Matt Dowle over 12 years

This is an interesting case. Here, 19 columns out of 20 are being replaced; the RHS of := is almost all the table. The advantage of := is greater when, say, one or two columns are added to 20, or one or two columns of 20 are modified. In those cases most of the columns are left in place and := is much faster than copying the whole table.
Matt Dowle over 12 years

Also, set() is a new function in v1.8.0 (not yet on CRAN) which provides := functionality directly. set() can be much faster than := when assigning within a loop (for easier more natural programming). There's an example in latest NEWS on homepage.
Josh O'Brien over 12 years

@MatthewDowle -- Thanks for your comments. They reminded me that, over the weekend, I'd had a nagging feeling about the answer I'd given here, and spurred me to revisit this. Obviously I had good reason to feel nagged. Please have a look at my revised answer. Also please add any of the suggestions you've got in your comments to the text of my answer, where you think they might help. I'll have a look at set(), but don't yet feel qualified to discuss it.

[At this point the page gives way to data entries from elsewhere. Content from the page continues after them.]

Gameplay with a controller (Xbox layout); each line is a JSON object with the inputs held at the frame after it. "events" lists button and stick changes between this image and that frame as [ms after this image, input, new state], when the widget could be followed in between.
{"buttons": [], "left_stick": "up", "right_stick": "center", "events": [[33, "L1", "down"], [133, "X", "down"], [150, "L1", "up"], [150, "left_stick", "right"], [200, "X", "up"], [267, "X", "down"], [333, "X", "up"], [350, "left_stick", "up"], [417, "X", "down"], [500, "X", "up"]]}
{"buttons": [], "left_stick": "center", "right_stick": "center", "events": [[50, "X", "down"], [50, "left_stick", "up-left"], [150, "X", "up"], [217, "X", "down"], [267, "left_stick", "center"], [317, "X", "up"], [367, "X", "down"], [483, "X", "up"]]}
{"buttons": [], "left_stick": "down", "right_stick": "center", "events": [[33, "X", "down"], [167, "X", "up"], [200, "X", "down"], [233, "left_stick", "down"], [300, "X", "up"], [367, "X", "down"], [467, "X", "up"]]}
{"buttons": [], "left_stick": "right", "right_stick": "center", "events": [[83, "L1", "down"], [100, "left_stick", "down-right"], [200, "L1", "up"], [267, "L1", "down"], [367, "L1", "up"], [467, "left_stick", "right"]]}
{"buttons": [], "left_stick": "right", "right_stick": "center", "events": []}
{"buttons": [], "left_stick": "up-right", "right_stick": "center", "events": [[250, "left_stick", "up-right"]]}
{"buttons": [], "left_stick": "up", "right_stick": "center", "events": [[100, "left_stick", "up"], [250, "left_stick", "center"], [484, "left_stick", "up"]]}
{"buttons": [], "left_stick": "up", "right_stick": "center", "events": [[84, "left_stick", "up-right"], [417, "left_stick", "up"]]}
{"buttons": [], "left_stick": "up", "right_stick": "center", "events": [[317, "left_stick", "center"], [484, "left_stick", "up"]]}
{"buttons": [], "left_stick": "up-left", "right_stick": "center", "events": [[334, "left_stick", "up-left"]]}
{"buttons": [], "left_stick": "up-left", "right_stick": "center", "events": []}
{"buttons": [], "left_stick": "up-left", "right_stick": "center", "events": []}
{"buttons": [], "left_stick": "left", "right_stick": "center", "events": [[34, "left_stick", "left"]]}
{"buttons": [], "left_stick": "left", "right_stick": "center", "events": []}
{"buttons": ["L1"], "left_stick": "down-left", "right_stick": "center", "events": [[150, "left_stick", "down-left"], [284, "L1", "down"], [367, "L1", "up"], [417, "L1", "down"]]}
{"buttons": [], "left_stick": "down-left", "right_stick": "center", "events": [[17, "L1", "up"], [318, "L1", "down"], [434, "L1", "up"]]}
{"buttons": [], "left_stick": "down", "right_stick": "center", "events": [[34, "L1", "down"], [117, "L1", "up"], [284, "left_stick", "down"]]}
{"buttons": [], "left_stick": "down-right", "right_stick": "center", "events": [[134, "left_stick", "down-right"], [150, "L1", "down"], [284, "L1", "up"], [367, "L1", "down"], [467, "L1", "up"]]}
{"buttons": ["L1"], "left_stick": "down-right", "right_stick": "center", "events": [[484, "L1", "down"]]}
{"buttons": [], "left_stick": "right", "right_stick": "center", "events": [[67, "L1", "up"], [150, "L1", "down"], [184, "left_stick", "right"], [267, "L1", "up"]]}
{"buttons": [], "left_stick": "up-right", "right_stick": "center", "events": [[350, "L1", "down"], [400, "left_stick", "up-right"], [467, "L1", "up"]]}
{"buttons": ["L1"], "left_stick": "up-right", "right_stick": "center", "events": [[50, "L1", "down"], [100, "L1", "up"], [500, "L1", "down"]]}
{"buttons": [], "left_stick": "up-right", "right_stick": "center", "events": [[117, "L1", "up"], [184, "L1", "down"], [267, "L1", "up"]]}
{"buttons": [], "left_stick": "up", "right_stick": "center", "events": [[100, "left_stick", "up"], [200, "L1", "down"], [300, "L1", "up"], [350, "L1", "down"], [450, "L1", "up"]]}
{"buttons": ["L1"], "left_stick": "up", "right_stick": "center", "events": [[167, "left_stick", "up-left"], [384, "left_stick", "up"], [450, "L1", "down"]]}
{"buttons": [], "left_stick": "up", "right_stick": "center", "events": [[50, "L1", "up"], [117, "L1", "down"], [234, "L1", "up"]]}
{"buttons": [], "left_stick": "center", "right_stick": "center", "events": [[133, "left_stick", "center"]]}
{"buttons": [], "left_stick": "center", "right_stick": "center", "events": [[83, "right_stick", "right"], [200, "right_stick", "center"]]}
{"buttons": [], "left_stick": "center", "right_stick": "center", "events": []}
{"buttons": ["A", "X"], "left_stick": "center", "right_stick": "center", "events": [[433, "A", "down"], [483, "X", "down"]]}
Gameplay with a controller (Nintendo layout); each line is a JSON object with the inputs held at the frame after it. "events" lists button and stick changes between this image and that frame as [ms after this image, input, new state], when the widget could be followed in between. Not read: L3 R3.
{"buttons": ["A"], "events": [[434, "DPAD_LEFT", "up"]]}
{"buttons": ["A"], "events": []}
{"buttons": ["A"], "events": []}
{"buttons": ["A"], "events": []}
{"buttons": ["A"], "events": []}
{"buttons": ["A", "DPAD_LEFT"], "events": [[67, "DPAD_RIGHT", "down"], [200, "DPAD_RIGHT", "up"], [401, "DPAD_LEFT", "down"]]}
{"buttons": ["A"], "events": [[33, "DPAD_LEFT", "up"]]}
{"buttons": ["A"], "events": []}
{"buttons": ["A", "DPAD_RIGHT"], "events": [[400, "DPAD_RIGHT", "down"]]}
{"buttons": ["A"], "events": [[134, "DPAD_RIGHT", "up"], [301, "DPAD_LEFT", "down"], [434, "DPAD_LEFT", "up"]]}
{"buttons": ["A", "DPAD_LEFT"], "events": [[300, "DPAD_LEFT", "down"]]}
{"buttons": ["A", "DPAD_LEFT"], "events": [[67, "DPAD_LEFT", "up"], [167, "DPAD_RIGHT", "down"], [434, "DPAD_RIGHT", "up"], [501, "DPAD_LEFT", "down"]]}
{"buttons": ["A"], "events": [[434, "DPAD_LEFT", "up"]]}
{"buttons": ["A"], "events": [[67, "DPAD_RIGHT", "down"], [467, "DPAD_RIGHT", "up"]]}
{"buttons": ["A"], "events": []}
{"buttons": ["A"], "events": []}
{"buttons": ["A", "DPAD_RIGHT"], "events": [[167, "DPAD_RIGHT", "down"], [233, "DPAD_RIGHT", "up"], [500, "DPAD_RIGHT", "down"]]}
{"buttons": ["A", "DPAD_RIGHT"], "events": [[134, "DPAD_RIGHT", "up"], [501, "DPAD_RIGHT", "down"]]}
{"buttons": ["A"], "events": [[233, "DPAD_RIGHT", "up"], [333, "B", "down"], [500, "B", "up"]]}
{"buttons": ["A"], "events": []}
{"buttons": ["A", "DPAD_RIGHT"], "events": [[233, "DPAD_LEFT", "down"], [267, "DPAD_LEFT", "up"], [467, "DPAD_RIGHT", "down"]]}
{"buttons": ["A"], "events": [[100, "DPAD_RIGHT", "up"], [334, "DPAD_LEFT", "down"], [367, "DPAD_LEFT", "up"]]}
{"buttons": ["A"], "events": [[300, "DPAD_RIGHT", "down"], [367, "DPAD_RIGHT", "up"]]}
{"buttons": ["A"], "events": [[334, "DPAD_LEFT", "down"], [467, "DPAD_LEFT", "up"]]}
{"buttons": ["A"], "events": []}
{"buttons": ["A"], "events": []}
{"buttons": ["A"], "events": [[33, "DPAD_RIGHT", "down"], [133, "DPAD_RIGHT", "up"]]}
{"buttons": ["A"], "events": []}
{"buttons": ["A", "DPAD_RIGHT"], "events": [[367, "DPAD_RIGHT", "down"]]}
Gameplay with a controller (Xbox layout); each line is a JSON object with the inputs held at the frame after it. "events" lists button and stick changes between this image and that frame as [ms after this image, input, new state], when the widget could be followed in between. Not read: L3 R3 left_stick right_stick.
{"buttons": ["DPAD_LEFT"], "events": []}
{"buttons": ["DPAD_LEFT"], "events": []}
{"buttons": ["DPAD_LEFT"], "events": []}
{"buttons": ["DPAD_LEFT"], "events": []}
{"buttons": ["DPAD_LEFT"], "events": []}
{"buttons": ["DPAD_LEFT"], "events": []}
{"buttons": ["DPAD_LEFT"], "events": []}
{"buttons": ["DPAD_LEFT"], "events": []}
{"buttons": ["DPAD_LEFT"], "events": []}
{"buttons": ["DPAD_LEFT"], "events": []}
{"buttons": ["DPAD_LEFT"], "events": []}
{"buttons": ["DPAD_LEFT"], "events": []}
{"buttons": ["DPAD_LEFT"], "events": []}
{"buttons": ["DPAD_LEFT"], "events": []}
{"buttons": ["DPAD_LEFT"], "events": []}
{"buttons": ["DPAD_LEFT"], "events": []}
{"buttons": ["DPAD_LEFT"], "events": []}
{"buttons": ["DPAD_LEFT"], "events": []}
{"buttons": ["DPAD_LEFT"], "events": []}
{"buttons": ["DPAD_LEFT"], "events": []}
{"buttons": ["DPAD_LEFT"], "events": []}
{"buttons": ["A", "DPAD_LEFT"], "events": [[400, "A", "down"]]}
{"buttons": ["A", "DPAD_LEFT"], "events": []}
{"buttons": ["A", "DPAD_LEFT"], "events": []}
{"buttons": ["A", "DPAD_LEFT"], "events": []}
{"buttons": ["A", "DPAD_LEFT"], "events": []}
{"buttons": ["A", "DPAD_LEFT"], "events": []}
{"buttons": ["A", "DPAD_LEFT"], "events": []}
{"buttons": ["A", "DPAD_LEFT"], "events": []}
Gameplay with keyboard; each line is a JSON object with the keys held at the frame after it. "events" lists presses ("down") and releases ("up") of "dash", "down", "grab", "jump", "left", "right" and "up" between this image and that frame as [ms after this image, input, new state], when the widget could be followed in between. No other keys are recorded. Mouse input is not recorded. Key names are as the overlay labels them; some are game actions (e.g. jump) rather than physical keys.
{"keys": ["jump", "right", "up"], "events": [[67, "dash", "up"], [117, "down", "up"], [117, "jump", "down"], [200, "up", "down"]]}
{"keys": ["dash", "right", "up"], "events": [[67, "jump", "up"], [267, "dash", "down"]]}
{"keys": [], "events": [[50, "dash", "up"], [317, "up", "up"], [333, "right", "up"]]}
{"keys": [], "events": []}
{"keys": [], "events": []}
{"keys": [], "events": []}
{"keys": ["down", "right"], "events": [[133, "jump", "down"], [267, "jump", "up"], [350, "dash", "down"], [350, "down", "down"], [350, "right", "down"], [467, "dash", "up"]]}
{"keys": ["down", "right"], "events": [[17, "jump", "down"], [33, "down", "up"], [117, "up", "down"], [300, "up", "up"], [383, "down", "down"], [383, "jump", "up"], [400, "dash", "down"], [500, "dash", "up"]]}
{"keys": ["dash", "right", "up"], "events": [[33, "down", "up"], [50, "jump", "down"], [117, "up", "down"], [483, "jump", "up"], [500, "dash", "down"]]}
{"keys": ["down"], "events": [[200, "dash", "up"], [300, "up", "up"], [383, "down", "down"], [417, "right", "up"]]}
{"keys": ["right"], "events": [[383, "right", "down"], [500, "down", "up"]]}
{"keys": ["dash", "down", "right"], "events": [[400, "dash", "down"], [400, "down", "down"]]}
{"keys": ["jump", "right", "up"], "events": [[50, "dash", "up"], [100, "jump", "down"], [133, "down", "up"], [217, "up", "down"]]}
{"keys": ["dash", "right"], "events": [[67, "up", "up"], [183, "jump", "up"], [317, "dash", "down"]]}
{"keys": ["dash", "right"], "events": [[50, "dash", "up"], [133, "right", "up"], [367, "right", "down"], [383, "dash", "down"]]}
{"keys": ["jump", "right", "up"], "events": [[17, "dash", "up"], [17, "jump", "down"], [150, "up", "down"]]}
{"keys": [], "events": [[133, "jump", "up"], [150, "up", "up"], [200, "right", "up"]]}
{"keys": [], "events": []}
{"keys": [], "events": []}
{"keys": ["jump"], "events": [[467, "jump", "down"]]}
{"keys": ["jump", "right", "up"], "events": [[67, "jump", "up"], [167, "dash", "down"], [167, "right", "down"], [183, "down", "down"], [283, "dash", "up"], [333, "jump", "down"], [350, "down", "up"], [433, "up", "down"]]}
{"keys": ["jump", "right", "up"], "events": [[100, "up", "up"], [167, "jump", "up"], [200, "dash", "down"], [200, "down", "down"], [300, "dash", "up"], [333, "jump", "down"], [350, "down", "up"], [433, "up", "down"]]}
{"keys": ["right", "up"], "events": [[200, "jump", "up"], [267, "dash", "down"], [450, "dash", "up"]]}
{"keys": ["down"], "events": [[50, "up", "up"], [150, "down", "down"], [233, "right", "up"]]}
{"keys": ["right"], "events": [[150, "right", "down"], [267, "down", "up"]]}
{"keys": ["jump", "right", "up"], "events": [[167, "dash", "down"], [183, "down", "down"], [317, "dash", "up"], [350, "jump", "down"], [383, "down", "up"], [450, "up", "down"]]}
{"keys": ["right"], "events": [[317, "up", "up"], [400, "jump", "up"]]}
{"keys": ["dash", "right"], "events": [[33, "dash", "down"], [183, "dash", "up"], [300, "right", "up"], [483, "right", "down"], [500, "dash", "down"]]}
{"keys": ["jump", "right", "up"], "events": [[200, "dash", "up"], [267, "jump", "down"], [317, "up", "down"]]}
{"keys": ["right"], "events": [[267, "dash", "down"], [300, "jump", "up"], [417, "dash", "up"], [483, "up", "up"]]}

And, once again, thanks for all of the work you put into continuing development of the data.table package!
Matt Dowle over 12 years

Aaah, that's better :-) If I could +2 I would. On the RHS of := perhaps try DT1[[cname]] instead of DT1[,cname,with=FALSE]. [[ doesn't copy (until write) so should be faster than [.data.table at whole column extract (untested guess).
Josh O'Brien over 12 years

@MatthewDowle -- I tried your suggestion of using DT1[[cname]], and it was much slower than using DT1[,cname,with=FALSE], basically as slow as my earlier 'lapply' solution. Very interesting. I'll think about this, but if you have an idea of why that is, I'd be very curious to hear your thoughts. Cheers.
Matt Dowle over 12 years

Ok just ran it. The gsub call is being passed a 1-column data.table in the example so it's fast but doesn't seem to be doing the right thing. That's an example where the drop=TRUE would come in handy, but in the meantime have to add [[1]] afterwards. Also the DT1 <- DT2 <- DT3 wouldn't actually copy on write, may need to be DT1 <- copy(DT2) <- copy(DT3), although the example doesn't seem to use those.
Josh O'Brien over 12 years

@MatthewDowle -- OK, I incorporated both of those changes, and redid the timings. It all looks good now, and is hopefully a useful reference for others. Thanks.
Matt Dowle over 12 years

Doesn't seem right. The DT1[[cname]][[1]] is getting the first item only which may be why it's so fast, then := is recycling that down the column. It appears to work in this case because the example is the same string. Should be just DT1[[cname]] then it'll be the correct (slower) speed.
Josh O'Brien over 12 years

@MatthewDowle -- I agree that this isn't right, but I'm all turned around re: what the best method is. I think I should revert this to my original answer, where it was at revision 6, after you made the minor edit correcting the the data.table version I referenced from 1.7.10 to 1.7.8. Please advise me on this, and I'll perform the rollback or otherwise edit the post. (Seems like the takehome here is that being able to put multiple columns on the LHS of := can be useful, but not so much if you are replacing nearly all of the columns).
Matt Dowle over 12 years

Yes that's the takehome (my first comment above as it turns out ;)) However, there are still two big advantages of multiple LHS: i) deleting many columns (instantly) using :=NULL and ii) if the 20 column table is 50GB in RAM then looping := by column will only need one column's worth of working memory at a time to get the job done, whereas an lapply'd RHS needs a full copy (maybe even two full copies) and may well return the dreaded out of memory error.
Konstantinos over 8 years

Defining DT1 returns an error: DT1 <- data.table(1:1e6, + as.data.table(replicate(1e6, paste(sample(letters, nr, TRUE), + sample(letters, nr, TRUE))))) Error in sample.int(length(x), size, replace, prob) : object 'nr' not found
Konstantinos over 8 years

Proposed solution: DT1 <- data.table(1:1e6, as.data.table(replicate(19, paste(sample(letters, 2, TRUE), sample(letters, 2, TRUE)))))
Hack-R about 7 years

Sorry, what's nr? Code breaks on that when I try to run it
amonk almost 7 years

@Hack-R nr=20 deciphering the comments